Si quelque chose est sorti à l’évidence après le renversement de Ben Ali c’est l’énorme fragilité des systèmes politiques nord-africains dont les traits, encore avec l’exception de la Libye, sont assez similaires. Ils reçoivent tous, cependant, un appui aveugle de l’Europe, avec la France en tête, la principale ancienne puissance coloniale, et avec le plein soutien de l’Espagne et de l’Italie.
Miguel Ángel Moratinos, ministre espagnol des Affaires Étrangères jusqu’au mois d’octobre dernier, était fier d’avoir obtenu que l’Union Européenne octroie au Maroc, en 2008, cette relation privilégiée dénommée « statut avancé ». Il regrettait en revanche que la présidence espagnole de l’UE n’ait pas eu le temps, en 2010, d’accorder à la Tunisie le même traitement avantageux.
Ce pari aveugle pour Ben Ali, la France l’a pratiquement maintenu jusqu’à vendredi, le jour même de sa fuite, presque comme l’Espagne. La nuit du 11 janvier, trois jours avant le renversement, le Ministère espagnol des Affaires Étrangères émettait un premier communiqué timoré où il ne condamnait pas l’usage disproportionné de la violence par la police ni demandait, non plus, la libération des prisonniers.
Avant la chute de Ben Ali les déclarations de Paris, Madrid et Rome restaient déjà courts, en comparaison avec ceux de Catherine Ashton, au nom de l’UE, et encore plus de celles faites par les diplomaties des USA et du Canada. Après la chute de la dictature, ils n’ont pas non plus « applaudi », avec l’enthousiasme de Barack Obama, « le courage et la dignité du peuple tunisien ».
Depuis plus de deux décennies, l’Europe n’a pas bougé un doigt pour animer Ben Ali à flexibiliser son régime – elle n’a jamais non plus menacé de faire recours à la clause de droits humains du traité d’association d’avril de 1995 – et elle n’a pas non plus aidé l’opposition démocratique à se préparer pour le relais. Pour Ben Ali le chemin est dégagé. Sa relation étroite avec l’UE ne lui a pas empêché de donner de nouveaux tours de vis.
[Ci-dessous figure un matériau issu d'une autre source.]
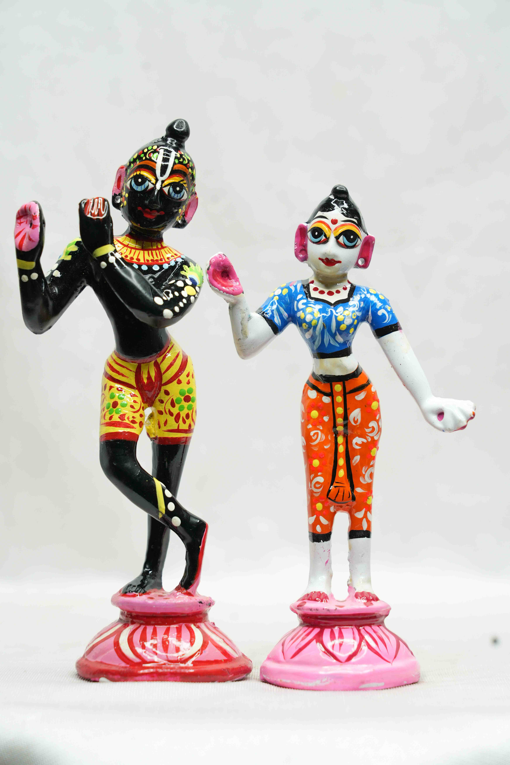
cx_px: 255
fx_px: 2104
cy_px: 382
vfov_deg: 20.6
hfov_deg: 13.8
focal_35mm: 99
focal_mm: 99
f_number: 7.1
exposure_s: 1/50
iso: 400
Vers la fin de 1995, le président Felipe González s’est rendu en Tunisie, en pleine répression des social-démocrates tunisiens, pour signer le traité d’amitié et de coopération bilatérale. En public, il s’est abstenu de la dénoncer et n’a reçu ses coreligionnaires socialistes que quelques minutes, debout, lors de la réception qu’il a offerte dans la résidence de l’ambassadeur d’Espagne. Quinze ans après, le Ministère des AE a refusé, en novembre, des visas à quelques dissidents tunisiens à qui l »IFEX, une ONG canadienne, avait donné rendez-vous à Madrid.
Si en Tunisie l’opposition a été laminée c’est avant tout la faute de Ben Ali, mais aussi du sud de l’Europe incapable de tendre la main aux démocrates. Dans d’autres continents l’Espagne a agi autrement. Les gouvernements, les partis et la société civile espagnole ont joué un rôle dans le déclin des dictatures de quelques pays d’Amérique Latine et l’ont essayé aussi, en vain, en Guinée Équatoriale, mais Teodoro Obiang a résisté aux orages.
L’écrasement de l’opposition complique maintenant la transition en Tunisie. L’absence d’un courant démocratique consolidé peut encourager un collaborateur du président déchu à s’emparer du pouvoir ou laisser la voie libre aux islamistes. En Tunisie, ils ont maintenant peu de poids, mais en Égypte (Les Frères Musulmans) et au Maroc (Justice et Charité), ils constituent le gros de l’opposition.
Pendant les 23 ans du régime de Ben Ali, l’Europe n’a pas appuyé une stabilité authentique mais a soutenu une dictature qui laisse en héritage un terrain politique vierge où les mauvaises herbes peuvent pousser. Il conviendrait qu’elle révise ses relations avec les autres pays nord-africains et qu’elle appuie les démocrates pour que la même chose n’arrive pas dans des délais brefs.